Für eine einfache Umsetzung und eine zeitnahe Integration ist es von Vorteil, wenn der File Service über eine offene API-Schnittstelle verfügt, denn in dem Fall kann diese einfach an die App angebunden werden. Somit werden sämtliche Belege und Dokumente, die für den Austausch zwischen Versicherten und der Krankenkasse notwendig sind, nun gesichert empfangen und in der App verwaltet. Der File Service ist im besten Fall unsichtbar im Hintergrund der sichere Speicherort für alle Daten. Idealerweise ist der Up- und Download für die Versicherten unkompliziert per App möglich. Für das tägliche Handling von Vorteil ist es auch, wenn Krankenkassen den Enterprise File Service, der für die App genutzt wird, gleichzeitig auch für die interne Nutzung verwenden. Wenn die Mitarbeiter mit der gleichen Lösung arbeiten, können beispielsweise eingereichte Rechnungen noch einfacher direkt und sicher weiterverarbeitet werden – dies kann manuell oder aber vollautomatisiert geschehen.

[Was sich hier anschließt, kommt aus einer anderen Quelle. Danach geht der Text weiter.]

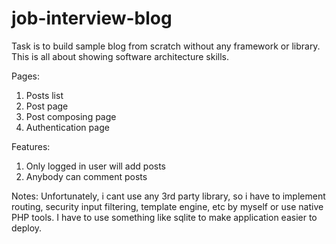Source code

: # job-interview-blog

Task is to build sample blog from scratch without any framework or library. This is all about showing software architecture skills.

Pages:
1. Posts list
2. Post page
3. Post composing page
4. Authentication page

Features:

1. Only logged in user will add posts
2. Anybody can comment posts

Notes:
Unfortunately, i cant use any 3rd party library, so i have to implement routing, security input filtering, template engine, etc by myself or use native PHP tools.
I have to use something like sqlite to make application easier to deploy.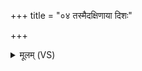 +++
title = "०४ तस्मैदक्षिणाया दिशः"

+++
<details><summary>मूलम् (VS)</summary>

तस्मै॒दक्षि॑णाया दि॒शः ॥
</details>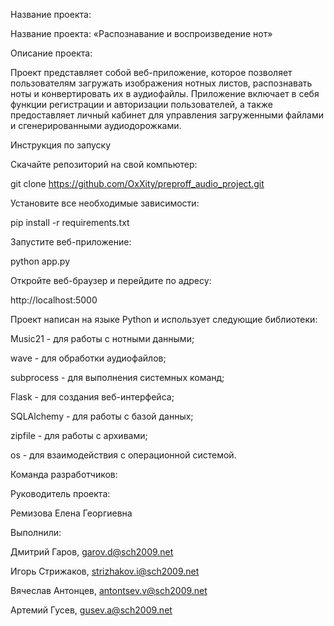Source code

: Название проекта:

Название проекта: «Распознавание и воспроизведение нот»

Описание проекта:

Проект представляет собой веб-приложение, которое позволяет пользователям загружать изображения нотных листов, распознавать ноты и конвертировать их в аудиофайлы. Приложение включает в себя функции регистрации и авторизации пользователей, а также предоставляет личный кабинет для управления загруженными файлами и сгенерированными аудиодорожками.

Инструкция по запуску

Скачайте репозиторий на свой компьютер:

git clone https://github.com/OxXity/preproff_audio_project.git

Установите все необходимые зависимости:

pip install -r requirements.txt

Запустите веб-приложение:

python app.py

Откройте веб-браузер и перейдите по адресу:

http://localhost:5000


Проект написан на языке Python и использует следующие библиотеки:

Music21 - для работы с нотными данными;

wave - для обработки аудиофайлов;

subprocess - для выполнения системных команд;

Flask - для создания веб-интерфейса;

SQLAlchemy - для работы с базой данных;

zipfile - для работы с архивами;

os - для взаимодействия с операционной системой.

Команда разработчиков:

Руководитель проекта:

Ремизова Елена Георгиевна

Выполнили:

Дмитрий Гаров, garov.d@sch2009.net

Игорь Стрижаков, strizhakov.i@sch2009.net

Вячеслав Антонцев, antontsev.v@sch2009.net

Артемий Гусев, gusev.a@sch2009.net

Wenn Krankenkassen diese Punkte berücksichtigen, können sie den Kundenwünschen nach mehr Flexibilität auf sichere Weise nachkommen. Außerdem werden sie der aktuellen Notwendigkeit schneller Kommunikation der Dienstleister untereinander – insbesondere in Zeiten der Pandemie – besser gerecht. Gleichzeitig leisten sie einen wichtigen Beitrag für die Digitalisierung – sowohl für das eigene Unternehmen als auch für den Gesundheitssektor als Ganzes.